START DATA EXCERPTS

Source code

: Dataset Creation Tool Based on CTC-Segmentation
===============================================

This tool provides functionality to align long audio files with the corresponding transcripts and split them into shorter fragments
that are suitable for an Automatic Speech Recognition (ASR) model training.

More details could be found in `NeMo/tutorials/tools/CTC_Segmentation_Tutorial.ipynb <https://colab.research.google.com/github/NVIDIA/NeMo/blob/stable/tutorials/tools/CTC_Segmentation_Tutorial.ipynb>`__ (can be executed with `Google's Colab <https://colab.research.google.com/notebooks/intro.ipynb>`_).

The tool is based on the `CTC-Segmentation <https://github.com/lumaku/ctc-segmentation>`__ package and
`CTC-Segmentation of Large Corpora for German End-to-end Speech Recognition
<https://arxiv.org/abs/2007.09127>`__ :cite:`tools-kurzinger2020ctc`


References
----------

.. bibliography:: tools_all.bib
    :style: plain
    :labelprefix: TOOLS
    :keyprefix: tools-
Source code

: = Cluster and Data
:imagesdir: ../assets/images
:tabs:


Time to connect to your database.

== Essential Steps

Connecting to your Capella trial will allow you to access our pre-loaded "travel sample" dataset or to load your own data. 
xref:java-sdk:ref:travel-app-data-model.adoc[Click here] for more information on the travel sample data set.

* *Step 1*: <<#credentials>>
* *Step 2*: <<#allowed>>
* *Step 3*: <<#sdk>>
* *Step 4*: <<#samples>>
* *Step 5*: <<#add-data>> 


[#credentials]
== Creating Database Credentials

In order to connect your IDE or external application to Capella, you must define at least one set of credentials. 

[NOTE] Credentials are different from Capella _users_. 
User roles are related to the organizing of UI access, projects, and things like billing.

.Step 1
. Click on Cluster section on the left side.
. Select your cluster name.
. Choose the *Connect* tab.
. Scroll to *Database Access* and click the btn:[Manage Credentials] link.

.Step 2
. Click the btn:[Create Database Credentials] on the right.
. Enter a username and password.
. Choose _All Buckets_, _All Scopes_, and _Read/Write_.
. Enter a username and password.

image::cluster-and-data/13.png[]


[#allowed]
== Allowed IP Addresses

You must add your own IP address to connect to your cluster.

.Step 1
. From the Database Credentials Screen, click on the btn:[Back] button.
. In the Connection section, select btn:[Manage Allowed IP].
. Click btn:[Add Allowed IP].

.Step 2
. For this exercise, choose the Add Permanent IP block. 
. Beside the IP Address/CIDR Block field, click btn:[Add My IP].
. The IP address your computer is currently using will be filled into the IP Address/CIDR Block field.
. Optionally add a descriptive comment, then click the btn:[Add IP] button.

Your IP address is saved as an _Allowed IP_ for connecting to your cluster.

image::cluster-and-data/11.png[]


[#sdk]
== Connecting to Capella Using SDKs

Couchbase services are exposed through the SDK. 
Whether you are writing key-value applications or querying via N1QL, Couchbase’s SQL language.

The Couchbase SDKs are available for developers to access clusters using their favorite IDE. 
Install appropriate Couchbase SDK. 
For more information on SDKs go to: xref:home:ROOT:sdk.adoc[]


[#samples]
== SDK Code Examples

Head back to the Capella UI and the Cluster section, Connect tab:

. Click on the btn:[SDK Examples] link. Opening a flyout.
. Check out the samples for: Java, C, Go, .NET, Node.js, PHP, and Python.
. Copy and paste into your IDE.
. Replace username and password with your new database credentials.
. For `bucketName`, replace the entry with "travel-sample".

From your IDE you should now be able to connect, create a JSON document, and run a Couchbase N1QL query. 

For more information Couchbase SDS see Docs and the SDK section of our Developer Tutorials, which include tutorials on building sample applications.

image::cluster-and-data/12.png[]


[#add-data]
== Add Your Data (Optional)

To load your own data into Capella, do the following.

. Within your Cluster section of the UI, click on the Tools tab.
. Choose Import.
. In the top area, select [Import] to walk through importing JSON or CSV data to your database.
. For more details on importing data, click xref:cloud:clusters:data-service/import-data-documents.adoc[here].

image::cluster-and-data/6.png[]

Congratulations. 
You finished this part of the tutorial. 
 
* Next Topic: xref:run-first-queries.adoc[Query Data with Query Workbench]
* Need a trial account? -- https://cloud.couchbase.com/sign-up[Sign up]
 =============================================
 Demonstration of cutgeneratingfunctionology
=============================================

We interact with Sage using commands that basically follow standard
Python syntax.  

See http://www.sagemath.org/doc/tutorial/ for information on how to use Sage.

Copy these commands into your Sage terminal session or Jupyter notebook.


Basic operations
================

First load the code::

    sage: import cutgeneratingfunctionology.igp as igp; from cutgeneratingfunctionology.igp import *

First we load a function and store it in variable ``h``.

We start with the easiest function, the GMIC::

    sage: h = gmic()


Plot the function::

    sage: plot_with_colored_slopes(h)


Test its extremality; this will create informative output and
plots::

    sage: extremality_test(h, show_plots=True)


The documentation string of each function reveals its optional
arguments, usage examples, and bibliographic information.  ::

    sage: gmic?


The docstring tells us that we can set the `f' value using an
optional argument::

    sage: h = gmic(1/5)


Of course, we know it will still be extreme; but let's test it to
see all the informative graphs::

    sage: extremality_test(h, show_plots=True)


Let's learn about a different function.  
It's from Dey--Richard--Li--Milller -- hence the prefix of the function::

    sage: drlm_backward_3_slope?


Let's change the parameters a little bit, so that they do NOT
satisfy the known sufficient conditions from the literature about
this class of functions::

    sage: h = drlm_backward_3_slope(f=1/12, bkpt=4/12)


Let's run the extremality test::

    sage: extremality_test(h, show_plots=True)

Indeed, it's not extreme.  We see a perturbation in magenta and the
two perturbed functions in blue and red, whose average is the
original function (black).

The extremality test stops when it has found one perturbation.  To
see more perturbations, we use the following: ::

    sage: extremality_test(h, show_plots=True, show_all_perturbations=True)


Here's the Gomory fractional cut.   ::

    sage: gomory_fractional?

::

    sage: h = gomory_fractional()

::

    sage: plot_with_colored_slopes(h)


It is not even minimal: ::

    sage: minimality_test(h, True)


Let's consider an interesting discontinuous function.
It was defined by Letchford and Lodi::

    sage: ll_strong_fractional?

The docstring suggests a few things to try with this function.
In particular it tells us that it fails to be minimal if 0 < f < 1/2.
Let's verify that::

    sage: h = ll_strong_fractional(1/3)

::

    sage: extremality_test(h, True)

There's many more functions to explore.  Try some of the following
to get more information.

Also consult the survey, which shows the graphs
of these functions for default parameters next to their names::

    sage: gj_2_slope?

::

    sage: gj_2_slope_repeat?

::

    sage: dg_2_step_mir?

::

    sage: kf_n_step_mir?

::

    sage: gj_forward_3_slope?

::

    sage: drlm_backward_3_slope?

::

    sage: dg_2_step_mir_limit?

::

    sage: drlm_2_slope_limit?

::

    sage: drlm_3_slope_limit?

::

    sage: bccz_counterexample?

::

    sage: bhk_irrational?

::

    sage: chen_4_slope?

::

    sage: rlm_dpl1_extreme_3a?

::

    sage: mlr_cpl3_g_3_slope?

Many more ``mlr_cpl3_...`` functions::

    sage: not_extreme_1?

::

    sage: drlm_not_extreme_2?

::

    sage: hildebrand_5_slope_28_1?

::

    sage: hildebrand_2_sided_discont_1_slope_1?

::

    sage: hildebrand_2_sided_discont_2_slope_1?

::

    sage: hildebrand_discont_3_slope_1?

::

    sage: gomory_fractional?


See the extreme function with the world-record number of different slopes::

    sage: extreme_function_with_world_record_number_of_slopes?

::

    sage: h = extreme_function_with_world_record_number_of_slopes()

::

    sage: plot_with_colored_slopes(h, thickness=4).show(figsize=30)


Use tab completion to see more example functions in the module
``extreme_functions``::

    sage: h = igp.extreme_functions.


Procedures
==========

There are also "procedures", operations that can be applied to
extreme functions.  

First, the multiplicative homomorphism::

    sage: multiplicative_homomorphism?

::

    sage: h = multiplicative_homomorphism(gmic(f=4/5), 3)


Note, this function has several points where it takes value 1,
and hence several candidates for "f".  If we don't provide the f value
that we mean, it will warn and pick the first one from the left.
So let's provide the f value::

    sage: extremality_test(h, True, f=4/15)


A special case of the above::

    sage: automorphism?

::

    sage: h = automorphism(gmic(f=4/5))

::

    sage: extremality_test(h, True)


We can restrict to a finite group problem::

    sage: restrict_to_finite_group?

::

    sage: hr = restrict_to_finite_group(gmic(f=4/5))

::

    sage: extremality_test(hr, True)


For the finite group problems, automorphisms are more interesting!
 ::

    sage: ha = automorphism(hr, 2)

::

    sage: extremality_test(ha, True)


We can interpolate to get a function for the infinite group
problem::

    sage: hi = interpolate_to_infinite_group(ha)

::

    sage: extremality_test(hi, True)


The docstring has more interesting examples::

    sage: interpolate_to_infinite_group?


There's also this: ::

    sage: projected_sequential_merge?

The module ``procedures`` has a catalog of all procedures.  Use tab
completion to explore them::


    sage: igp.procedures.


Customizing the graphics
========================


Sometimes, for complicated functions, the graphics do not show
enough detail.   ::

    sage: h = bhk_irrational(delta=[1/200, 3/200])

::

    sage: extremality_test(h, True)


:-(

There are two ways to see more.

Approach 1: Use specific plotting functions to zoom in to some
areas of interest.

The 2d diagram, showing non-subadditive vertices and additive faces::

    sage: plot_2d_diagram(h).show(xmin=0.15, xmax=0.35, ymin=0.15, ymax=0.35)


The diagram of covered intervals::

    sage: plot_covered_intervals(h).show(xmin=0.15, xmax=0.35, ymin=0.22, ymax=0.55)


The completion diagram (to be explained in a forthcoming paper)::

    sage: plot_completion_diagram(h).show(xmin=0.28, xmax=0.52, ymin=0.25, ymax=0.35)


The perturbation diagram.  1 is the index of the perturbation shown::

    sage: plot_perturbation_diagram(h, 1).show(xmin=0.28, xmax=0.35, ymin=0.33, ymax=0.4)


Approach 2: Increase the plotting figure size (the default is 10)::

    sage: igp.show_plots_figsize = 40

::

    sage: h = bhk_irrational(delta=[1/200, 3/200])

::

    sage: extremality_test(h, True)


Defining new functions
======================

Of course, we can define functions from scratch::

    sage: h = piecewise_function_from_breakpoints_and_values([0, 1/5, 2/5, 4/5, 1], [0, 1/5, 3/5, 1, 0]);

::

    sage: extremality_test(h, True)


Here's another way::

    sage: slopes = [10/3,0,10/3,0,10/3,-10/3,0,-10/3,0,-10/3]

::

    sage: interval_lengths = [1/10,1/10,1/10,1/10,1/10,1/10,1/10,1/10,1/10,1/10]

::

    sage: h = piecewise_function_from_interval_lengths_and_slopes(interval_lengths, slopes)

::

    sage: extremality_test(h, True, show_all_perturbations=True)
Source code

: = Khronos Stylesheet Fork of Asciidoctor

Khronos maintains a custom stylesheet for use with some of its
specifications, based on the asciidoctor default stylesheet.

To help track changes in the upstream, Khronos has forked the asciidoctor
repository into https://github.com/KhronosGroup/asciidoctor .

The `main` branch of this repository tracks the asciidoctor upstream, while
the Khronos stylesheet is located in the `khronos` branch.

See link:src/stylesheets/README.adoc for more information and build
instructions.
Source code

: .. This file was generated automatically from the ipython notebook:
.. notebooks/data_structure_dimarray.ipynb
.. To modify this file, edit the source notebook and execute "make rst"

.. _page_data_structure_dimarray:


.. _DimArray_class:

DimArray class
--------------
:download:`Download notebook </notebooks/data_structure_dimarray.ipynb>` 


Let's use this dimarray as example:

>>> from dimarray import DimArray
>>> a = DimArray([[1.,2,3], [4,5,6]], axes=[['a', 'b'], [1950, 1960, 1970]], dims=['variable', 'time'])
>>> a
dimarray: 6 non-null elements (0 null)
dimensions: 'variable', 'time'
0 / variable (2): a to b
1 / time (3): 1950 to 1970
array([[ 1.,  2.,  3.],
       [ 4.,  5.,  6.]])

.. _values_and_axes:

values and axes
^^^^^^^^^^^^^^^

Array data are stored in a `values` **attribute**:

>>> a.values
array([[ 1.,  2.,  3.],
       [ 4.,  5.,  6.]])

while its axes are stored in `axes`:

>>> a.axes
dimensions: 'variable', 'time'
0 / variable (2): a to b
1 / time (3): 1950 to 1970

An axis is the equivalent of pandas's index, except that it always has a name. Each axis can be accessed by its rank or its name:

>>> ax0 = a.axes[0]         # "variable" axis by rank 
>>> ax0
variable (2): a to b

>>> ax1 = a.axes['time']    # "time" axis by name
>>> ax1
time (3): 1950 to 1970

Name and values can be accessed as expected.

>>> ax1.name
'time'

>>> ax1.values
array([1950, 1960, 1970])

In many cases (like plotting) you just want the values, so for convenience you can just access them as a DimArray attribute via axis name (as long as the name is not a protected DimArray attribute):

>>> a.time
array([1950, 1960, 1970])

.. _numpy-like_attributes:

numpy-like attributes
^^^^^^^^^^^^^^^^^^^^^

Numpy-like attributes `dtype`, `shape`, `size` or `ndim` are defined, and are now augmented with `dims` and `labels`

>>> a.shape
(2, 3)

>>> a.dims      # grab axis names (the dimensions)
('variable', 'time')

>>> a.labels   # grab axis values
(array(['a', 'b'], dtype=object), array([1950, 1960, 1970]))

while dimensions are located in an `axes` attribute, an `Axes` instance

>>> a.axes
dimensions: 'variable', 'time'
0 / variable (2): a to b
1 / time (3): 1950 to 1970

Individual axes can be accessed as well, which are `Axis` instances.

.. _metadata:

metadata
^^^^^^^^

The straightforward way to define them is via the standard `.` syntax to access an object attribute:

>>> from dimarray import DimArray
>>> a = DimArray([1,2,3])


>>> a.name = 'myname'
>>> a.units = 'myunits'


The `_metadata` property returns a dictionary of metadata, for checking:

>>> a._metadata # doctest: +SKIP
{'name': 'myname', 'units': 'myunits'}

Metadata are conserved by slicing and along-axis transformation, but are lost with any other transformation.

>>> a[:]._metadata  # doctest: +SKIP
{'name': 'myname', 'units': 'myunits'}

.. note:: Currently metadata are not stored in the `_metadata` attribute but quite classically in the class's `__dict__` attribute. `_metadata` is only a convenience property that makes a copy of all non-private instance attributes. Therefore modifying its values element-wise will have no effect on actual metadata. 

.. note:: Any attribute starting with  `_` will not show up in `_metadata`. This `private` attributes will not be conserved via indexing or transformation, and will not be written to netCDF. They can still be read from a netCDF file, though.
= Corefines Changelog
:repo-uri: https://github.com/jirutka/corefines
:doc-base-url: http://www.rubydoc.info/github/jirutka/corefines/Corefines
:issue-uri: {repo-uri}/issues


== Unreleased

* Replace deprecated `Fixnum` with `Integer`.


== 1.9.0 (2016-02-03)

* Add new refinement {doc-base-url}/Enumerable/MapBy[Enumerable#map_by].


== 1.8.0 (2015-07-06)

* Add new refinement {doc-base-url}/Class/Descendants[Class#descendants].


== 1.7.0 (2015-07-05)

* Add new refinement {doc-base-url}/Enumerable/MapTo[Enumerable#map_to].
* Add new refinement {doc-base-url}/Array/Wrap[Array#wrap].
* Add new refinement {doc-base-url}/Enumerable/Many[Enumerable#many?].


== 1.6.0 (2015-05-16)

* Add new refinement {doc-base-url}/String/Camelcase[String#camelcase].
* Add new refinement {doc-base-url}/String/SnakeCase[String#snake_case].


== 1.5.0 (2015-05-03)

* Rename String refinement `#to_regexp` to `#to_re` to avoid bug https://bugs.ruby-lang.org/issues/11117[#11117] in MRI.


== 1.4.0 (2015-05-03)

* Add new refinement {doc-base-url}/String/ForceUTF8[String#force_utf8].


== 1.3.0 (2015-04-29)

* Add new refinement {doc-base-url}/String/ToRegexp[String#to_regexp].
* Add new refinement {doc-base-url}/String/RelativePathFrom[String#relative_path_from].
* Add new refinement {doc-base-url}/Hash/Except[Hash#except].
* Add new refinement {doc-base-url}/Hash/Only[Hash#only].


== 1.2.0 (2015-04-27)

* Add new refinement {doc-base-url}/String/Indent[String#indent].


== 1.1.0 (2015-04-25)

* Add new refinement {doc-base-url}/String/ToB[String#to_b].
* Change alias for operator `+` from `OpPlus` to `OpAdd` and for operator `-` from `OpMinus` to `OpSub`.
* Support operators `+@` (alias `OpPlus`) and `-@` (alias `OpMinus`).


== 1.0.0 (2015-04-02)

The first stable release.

END DATA EXCERPTS

Look above for the line with "sage: chen_4_slope?" and the line with "sage: hildebrand_2_sided_discont_2_slope_1?", and reproduce exactly those two lines plus every line between, nothing more.

    sage: chen_4_slope?

::

    sage: rlm_dpl1_extreme_3a?

::

    sage: mlr_cpl3_g_3_slope?

Many more ``mlr_cpl3_...`` functions::

    sage: not_extreme_1?

::

    sage: drlm_not_extreme_2?

::

    sage: hildebrand_5_slope_28_1?

::

    sage: hildebrand_2_sided_discont_1_slope_1?

::

    sage: hildebrand_2_sided_discont_2_slope_1?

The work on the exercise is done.